Jeder kleinste Funkenwurf musste verhindert werden. Arbeiter mussten eine Art Filzpantoffeln ohne harte Sohlen tragen, bevor sie die Produktionsstätten betraten. Die Böden der Pulverwerke waren mit Decken ausgelegt.
Nichts auf der Anlage durfte aus Eisen sein. Eisen auf Eisen verursacht Funken, es bestand Explosionsgefahr. Beschläge an Türen und Fenstern mussten aus Messing gefertigt sein. Bewegliche Gegenstände aus Eisen waren verboten.
Pulvermühle Elisenthal: Arbeiter hatten kaum Licht
Die größte Gefahr war mit dem Zerkleinern der zuvor sortierten Rohstoffe verbunden: Im Meng-, Haspel- und Zerkleinerungswerk wurden die Rohstoffe in einer mit Hartholzkugeln gefüllten großen Mischtrommel zerkleinert. Da dieser Produktionsschritt besonders anfällig für schwere Unfälle war, wurde das Gebäude mit einem zusätzlichen, fünf Meter hohen, massiven Schutzwall gesichert.
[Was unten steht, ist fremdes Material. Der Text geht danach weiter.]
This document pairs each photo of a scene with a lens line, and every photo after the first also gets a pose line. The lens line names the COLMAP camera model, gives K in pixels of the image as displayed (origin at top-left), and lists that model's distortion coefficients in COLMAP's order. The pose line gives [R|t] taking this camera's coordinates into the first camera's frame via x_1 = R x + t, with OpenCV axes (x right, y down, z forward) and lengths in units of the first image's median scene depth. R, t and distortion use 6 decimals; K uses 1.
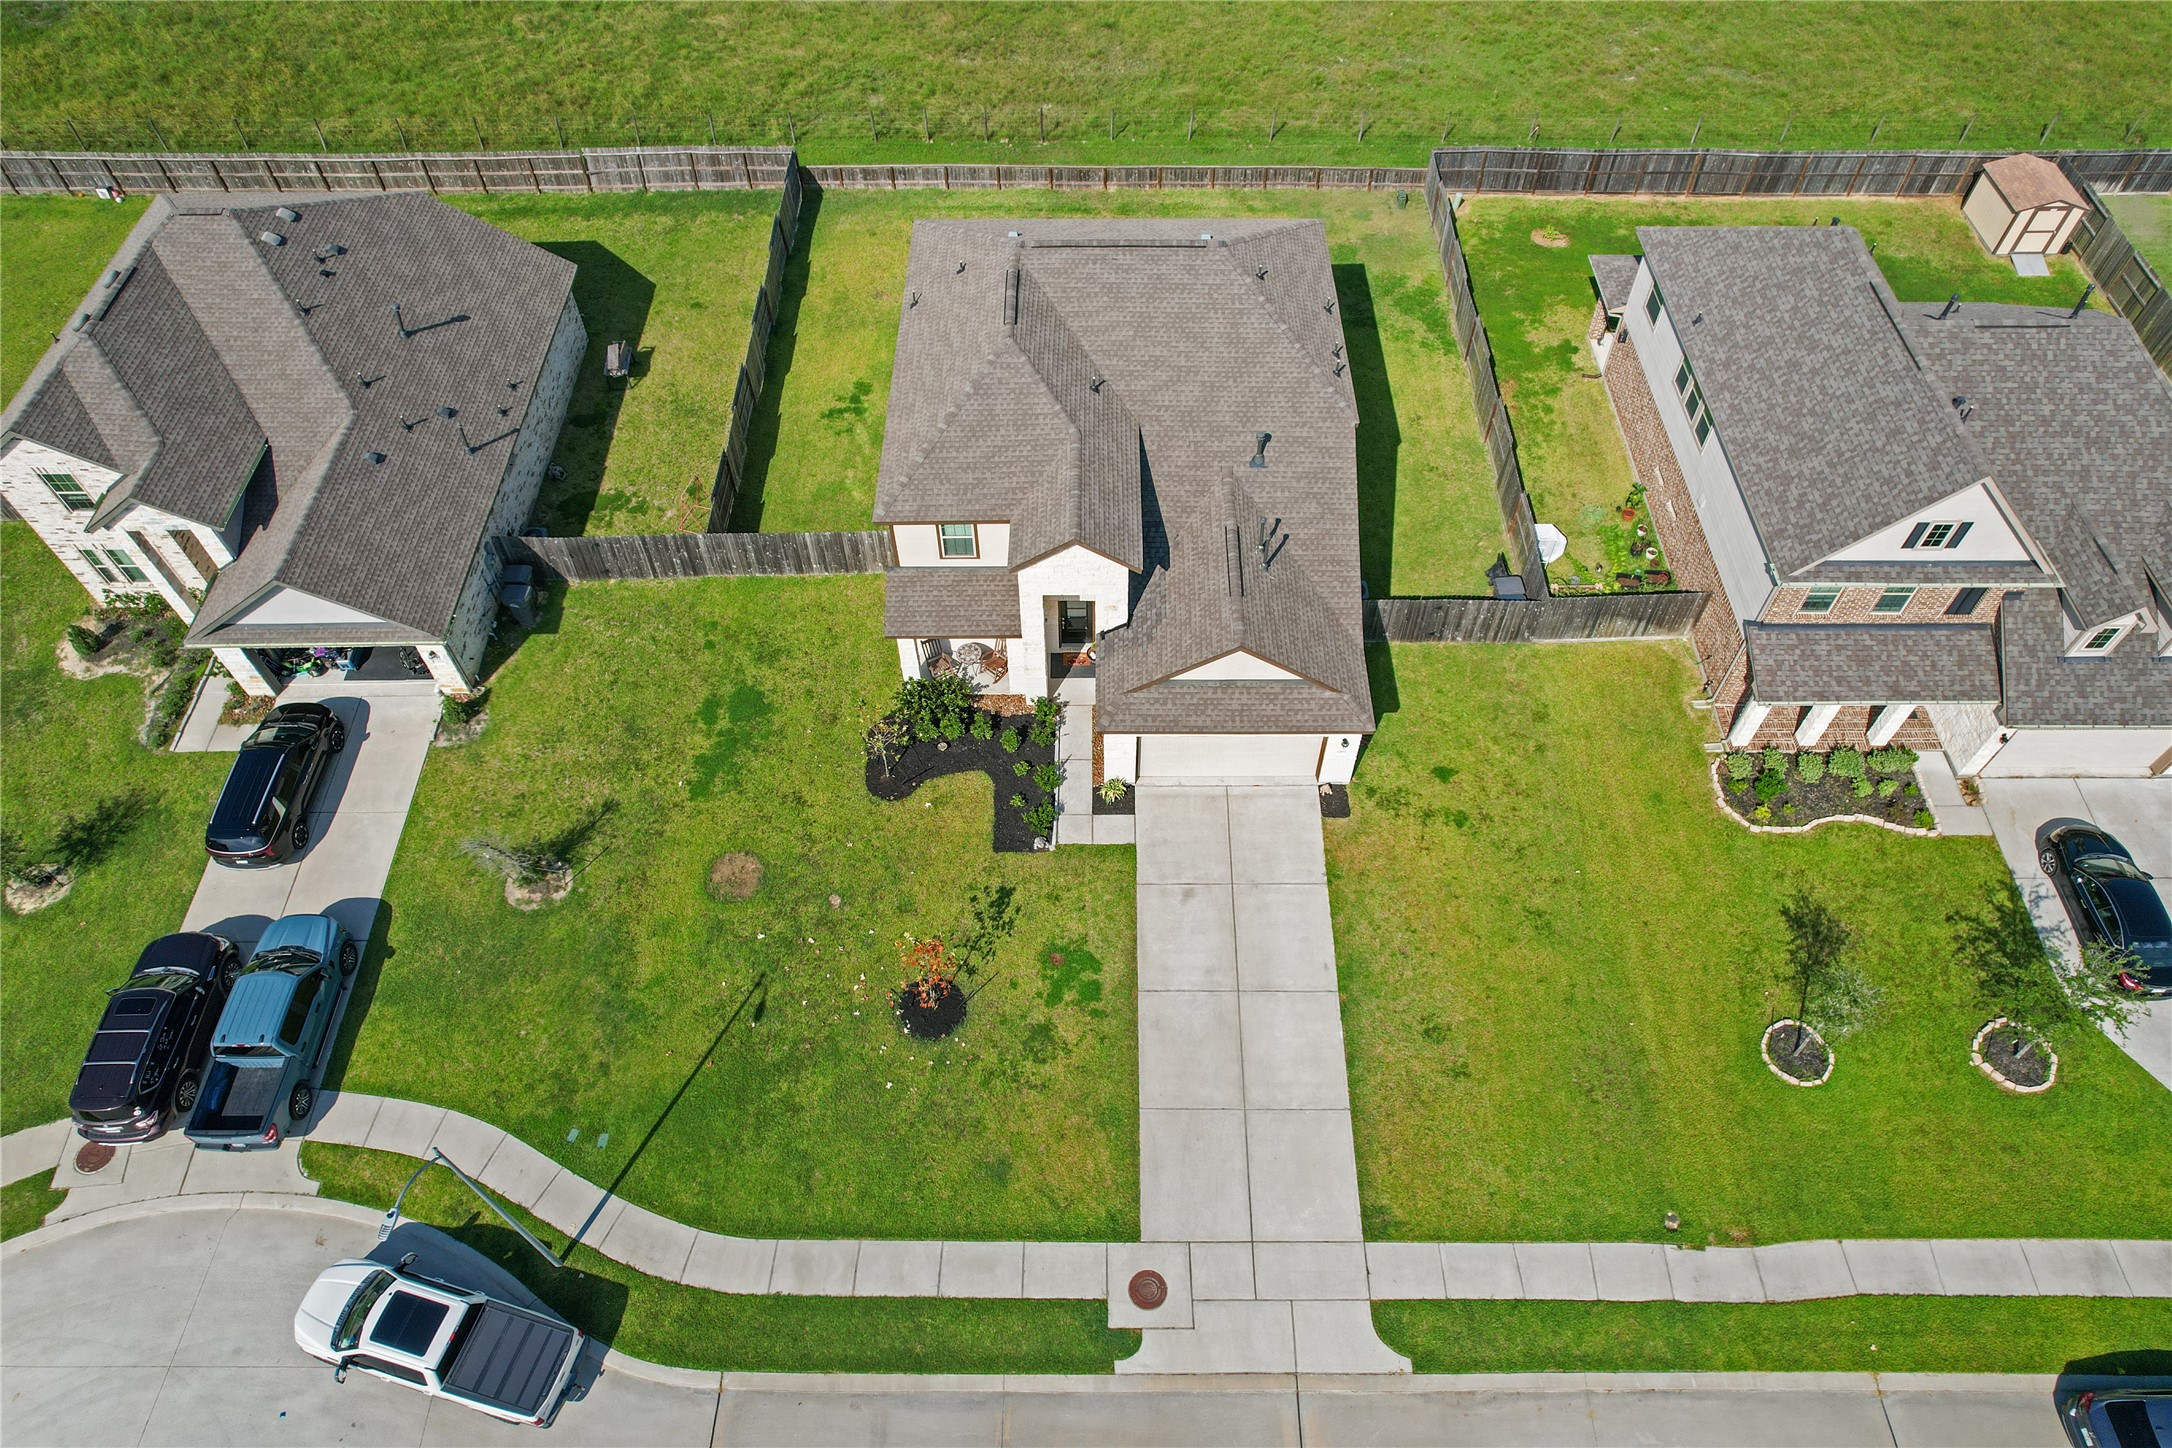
lens RADIAL K [[1378.0, 0, 1087.3], [0, 1378.0, 731.8], [0, 0, 1]] dist [-0.073418, 0.064367]
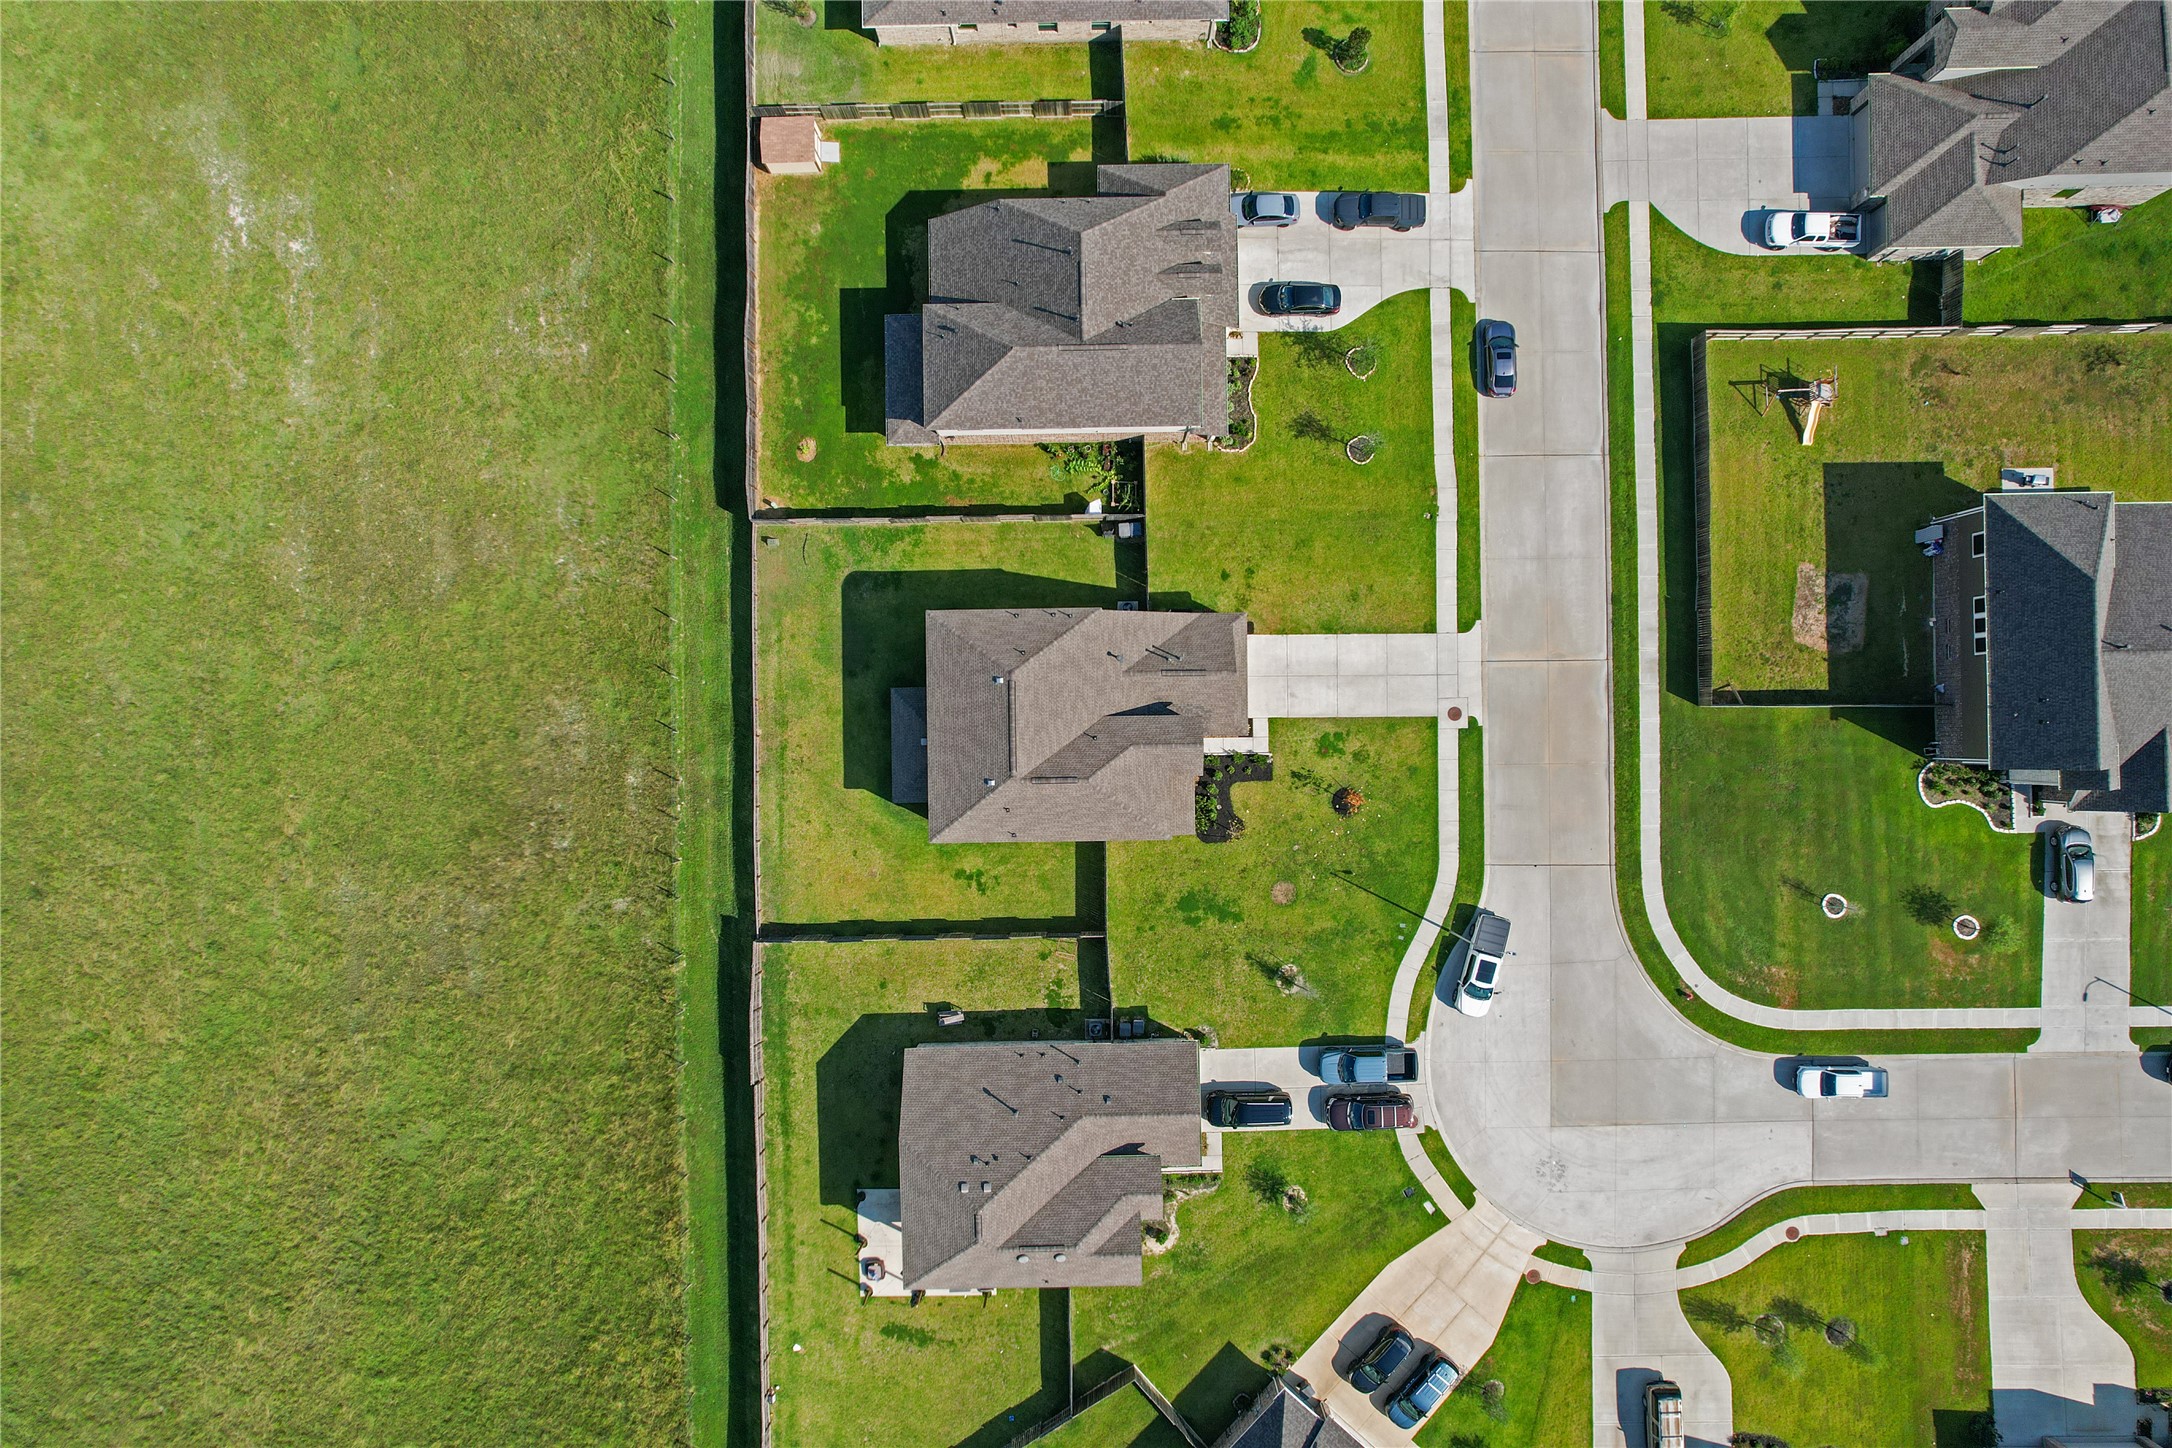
lens RADIAL K [[1378.0, 0, 1087.3], [0, 1378.0, 731.8], [0, 0, 1]] dist [-0.073418, 0.064367]
pose [[-0.017140, -0.999853, -0.000539, 0.019579], [0.814253, -0.014271, 0.580335, -1.561010], [-0.580257, 0.009508, 0.814378, -0.710179]]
Durch den Pulverstaub bestand im Elisenthal eigentlich zu jeder Zeit Explosionsgefahr. An den Gebäuden waren Blitzableiter angebracht. Fenster mussten mit einer weißen Ölfarbe abgedeckt werden, um einen Brennglaseffekt zu verhindern. Um die Jahrhundertwende wiesen Glasfenster schonmal kleine Bläschen auf, da hätte es leicht zu spontanen Entzündungen kommen können, wenn die Sonne schien.
Tödliche Unfälle erschüttern Pulverfabrik Elisenthal – Trümmer bis heute zu sehen
Trotz all der Sicherheitsmaßnahmen ist es in der Pulverfabrik im Elisenthal wiederholt zu tödlichen Unfällen gekommen. Im Juli 1913 explodierten das Körn- und Siebhaus sowie das Polierwerk. Ein Arbeiter kam dabei ums Leben.
Zum folgenschwersten Unfall kam es im Februar 1915. Bei einer Explosion im Körner- und Siebwerk seien sechs Arbeiter förmlich zerrissen worden, hieß es damals. Eine dritte Explosion ereignete sich nur wenig später im Juli 1915 und forderte drei Tote. Bis heute liegen vereinzelt die Trümmer der Explosionen auf dem Gelände.
Rundweg am „Lost Place“ führt über die Pferdebahn entlang der Pulvermühle Elisenthal
In Folge des Ersten Weltkrieges wurde die Pulvermühle in Windeck nach den Bestimmungen des Versailler Vertrages geschlossen. Teile der Anlage wurden zurückgebaut, viele der Gebäude stehen seither leer. Die eigentümlichen Ruinen kann man auf einem Rundweg um das ehemalige Produktionsgelände besichtigen.
Gefahren bestehen heute nicht mehr. Dennoch sollen Gäste auf den ausgewiesenen Pfaden bleiben. Der Rundweg führt übrigens auf der alten Pferdebahn um das Gelände. Gäule haben hier damals die Karren mit dem explosiven Material von Werk zu Werk gezogen.